What the Experts Say: According to Bryant, the principal behind ab stimulators comes directly from physical therapy, where it's used to help contract injured muscles. However, he cautions that what works on a damaged muscle will have minimal effects, at best, on a healthy one.

"While you may see some mild improvement, the only way to see 'six pack abs' is to lose the belly fat -- and these stimulators will not help you to do that," says Bryant.

Quist adds that the amount of stimulation necessary to tone healthy muscles would be so great that you would likely burn or injure yourself in the process. "I see no real value for healthy muscles," says Quist.
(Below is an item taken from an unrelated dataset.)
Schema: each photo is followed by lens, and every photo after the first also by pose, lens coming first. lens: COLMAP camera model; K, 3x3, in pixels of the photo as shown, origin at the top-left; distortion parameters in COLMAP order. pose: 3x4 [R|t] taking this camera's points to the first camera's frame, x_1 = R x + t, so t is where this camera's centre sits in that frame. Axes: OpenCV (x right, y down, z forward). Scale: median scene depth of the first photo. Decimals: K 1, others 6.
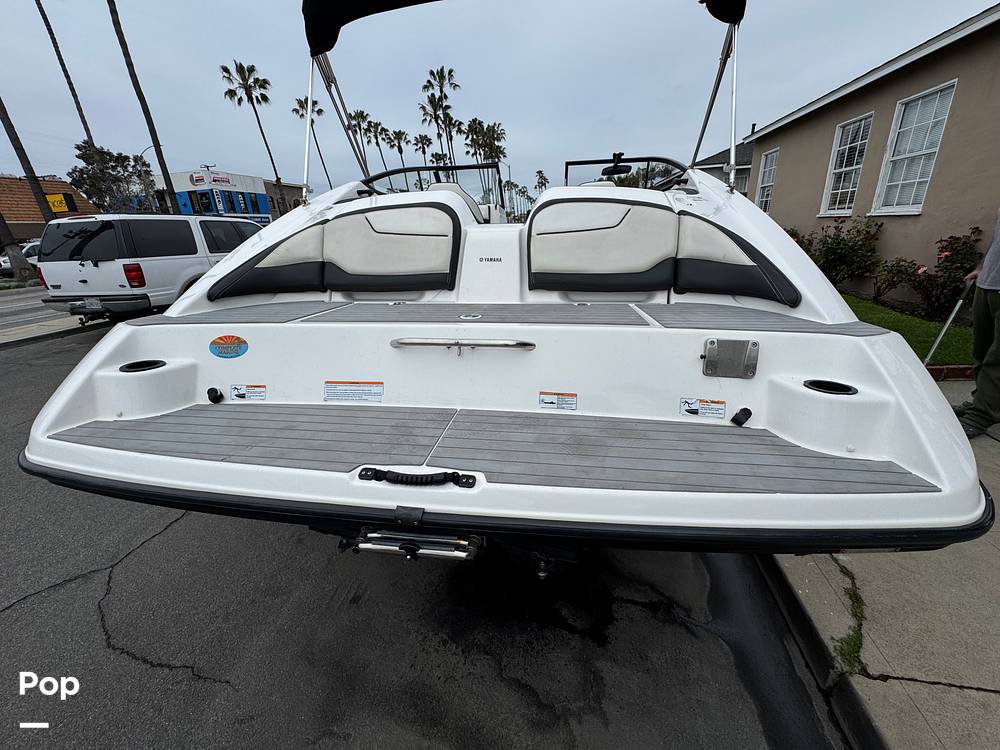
lens RADIAL K [[400.6, 0, 500.5], [0, 400.6, 374.4], [0, 0, 1]] dist [-0.005177, 0.001088]
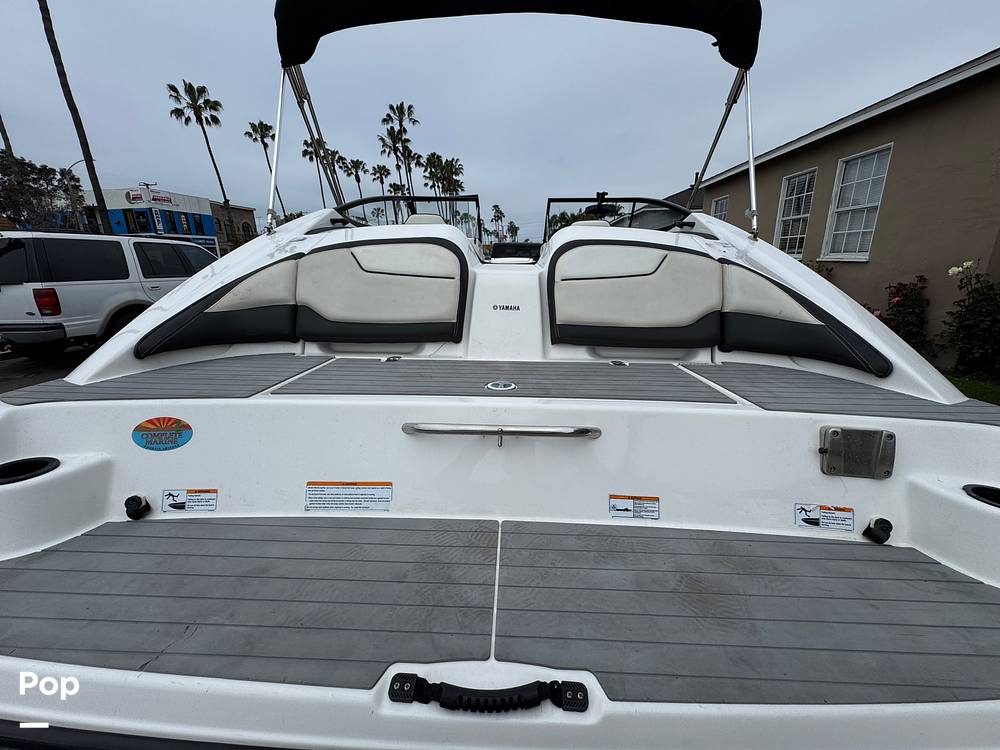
lens RADIAL K [[400.6, 0, 500.5], [0, 400.6, 374.4], [0, 0, 1]] dist [-0.005177, 0.001088]
pose [[0.994216, 0.001304, 0.107395, -0.084134], [0.006124, 0.997611, -0.068814, -0.059554], [-0.107228, 0.069074, 0.991832, 0.119088]]
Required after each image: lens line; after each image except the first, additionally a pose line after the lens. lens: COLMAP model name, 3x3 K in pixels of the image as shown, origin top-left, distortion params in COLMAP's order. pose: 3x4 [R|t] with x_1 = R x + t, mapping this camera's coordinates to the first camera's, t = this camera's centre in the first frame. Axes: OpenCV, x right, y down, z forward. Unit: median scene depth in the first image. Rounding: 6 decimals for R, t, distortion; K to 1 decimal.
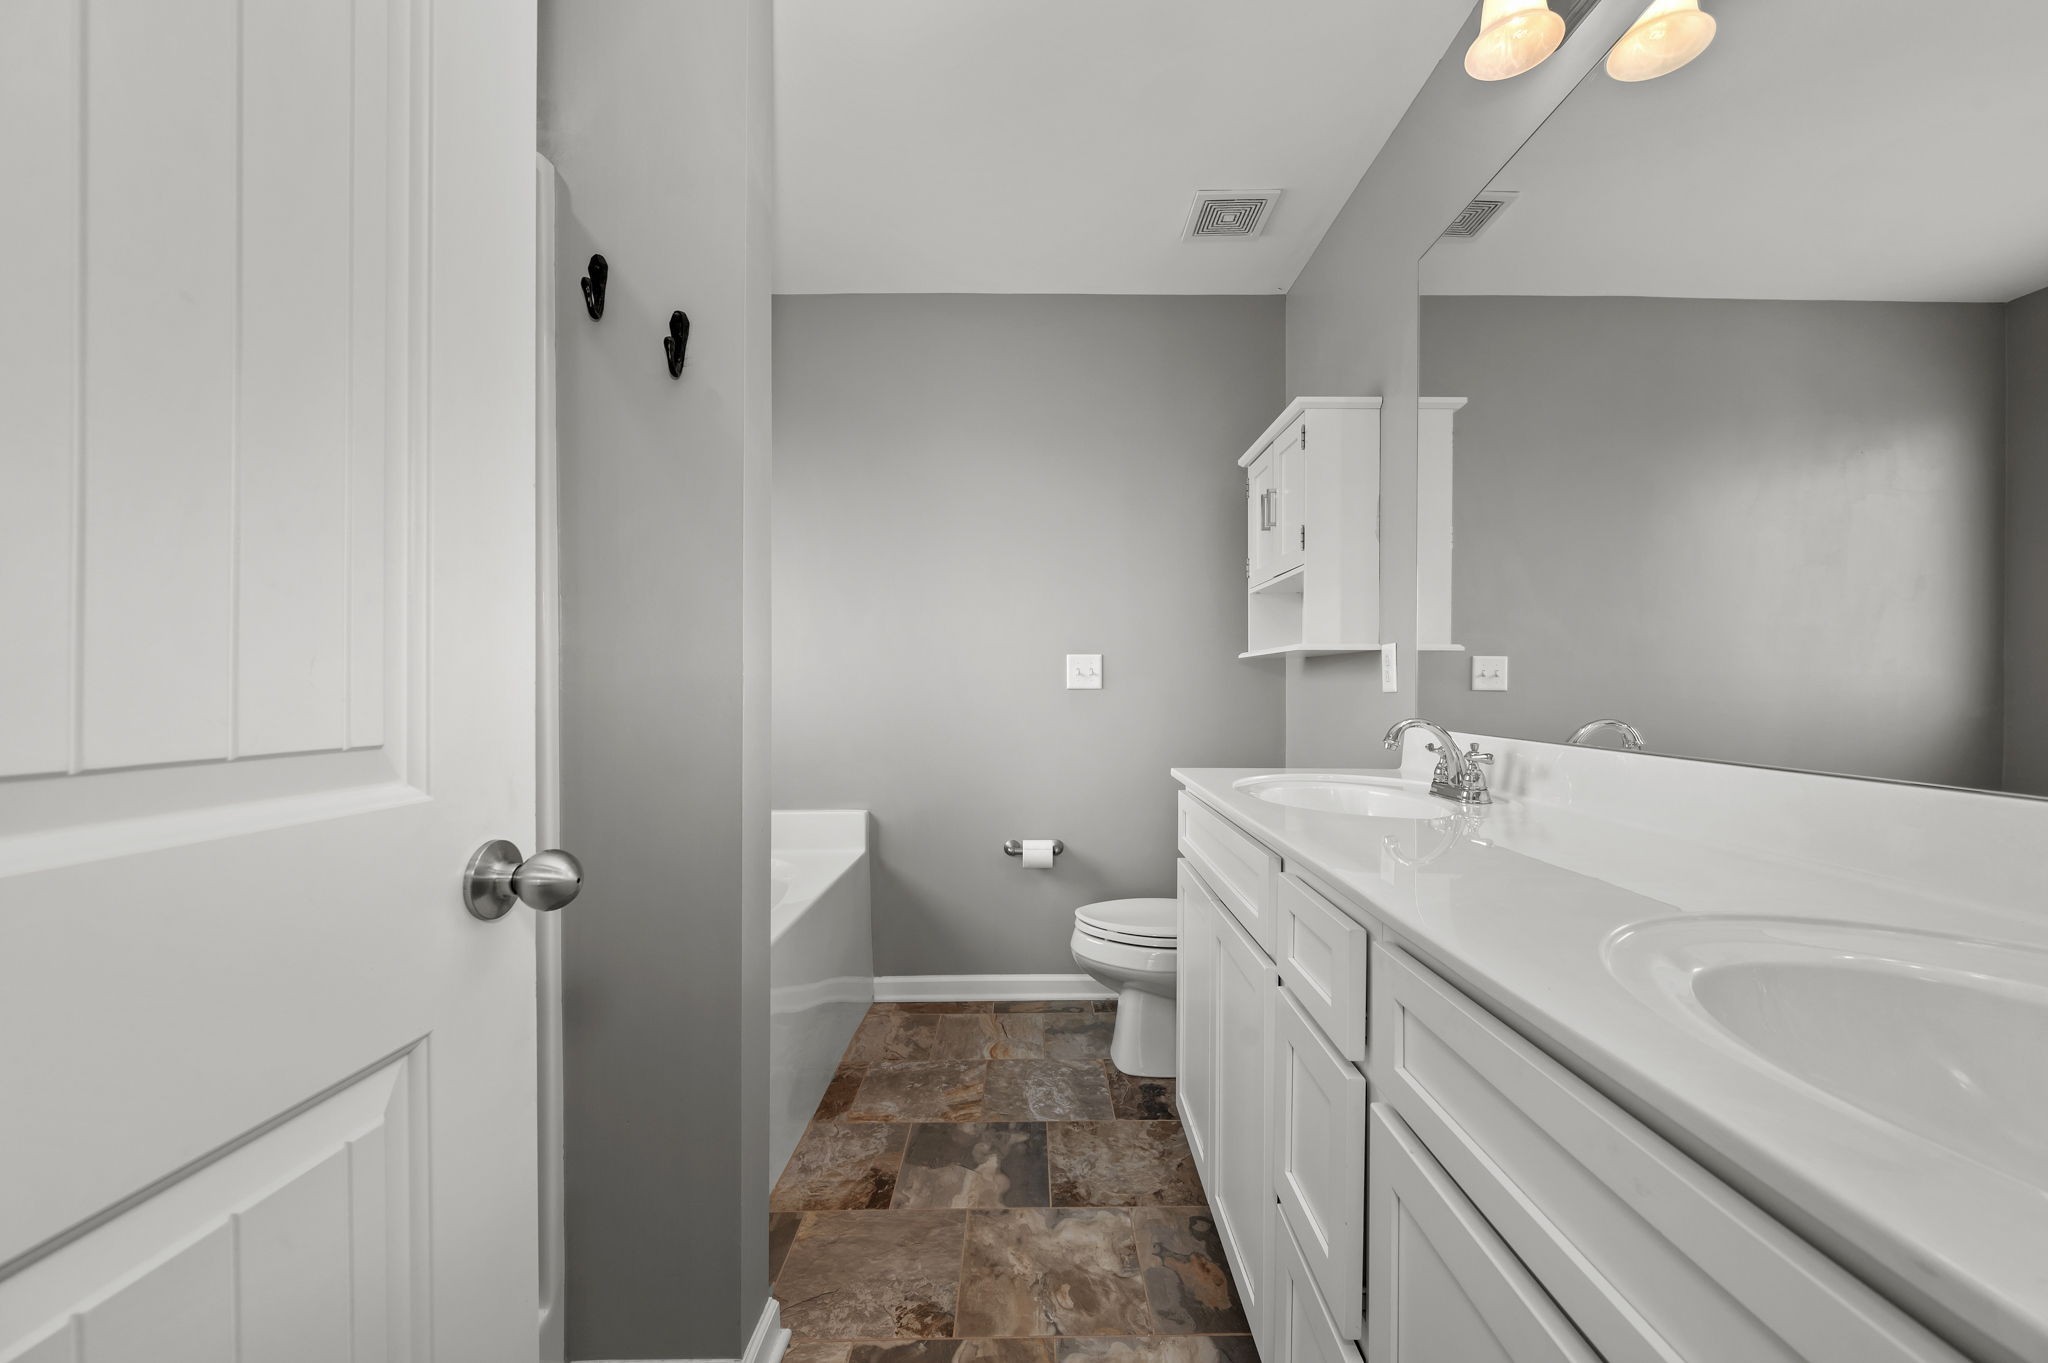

Varlotta agrees. "If you go back to the basic principals of muscle stimulation, it's to help bring nutrients into the injured area and increase blood supply," he says. "But the studies have failed to show any increase in strength or endurance. So, from a healing standpoint, it may help if you have an injury, but that's about it."

Moreover, in 2003, the makers of three ab stimulators -- Fast Abs, Ab Tronic, and Ab Energizer --agreed to pay more than $5 million to settle Federal Trade Commission charges brought against them for false advertising claims.